Nul n’est prophète en son pays 

Selon l’Association québécoise de l’industrie de la pêche, 72% des produits marins du Québec sont vendus à l’étranger. Et ce n’est pas parce que les Québécois n’aiment pas les poissons et les crustacés: la province en a importé pour 573 millions en 2021, un montant qui dépasse la valeur de ses exportations (476 millions). 

Comment expliquer ce paradoxe? Les hypothèses sont nombreuses: une industrie historiquement axée sur l’exportation de masse, un réseau de distribution locale désuet, une culture culinaire maritime peu développée à l’extérieur des régions ressources, un manque d’usines de transformation destinées au marché local, un marché mondial hypercompétitif, etc. 

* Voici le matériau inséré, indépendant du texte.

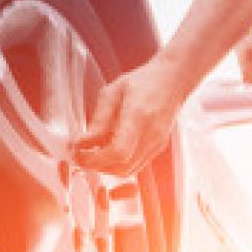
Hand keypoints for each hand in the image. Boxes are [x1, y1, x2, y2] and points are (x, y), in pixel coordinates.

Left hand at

Heureusement, des initiatives existent pour renverser la tendance et permettre aux Québécois de manger davantage de produits de leur terroir marin. C’est le cas notamment de Mange ton Saint-Laurent!, un collectif de chercheurs, de chefs et d’entrepreneurs qui veulent faire connaître les espèces comestibles du fleuve, de la Fourchette bleue, plateforme de vente de produits de la pêche, et de la Table ronde, qui veut favoriser l’approvisionnement local des restaurants de la province. 

«L’époque où tu devais connaître Ti-Jos en Gaspésie pour t’approvisionner en fruits de mer» tire à sa fin, croit David Gauthier. «Des projets comme la Table ronde vont changer les choses et des produits comme les oursins vont devenir davantage accessibles. C’est une question de temps, j’ai confiance en l’avenir.»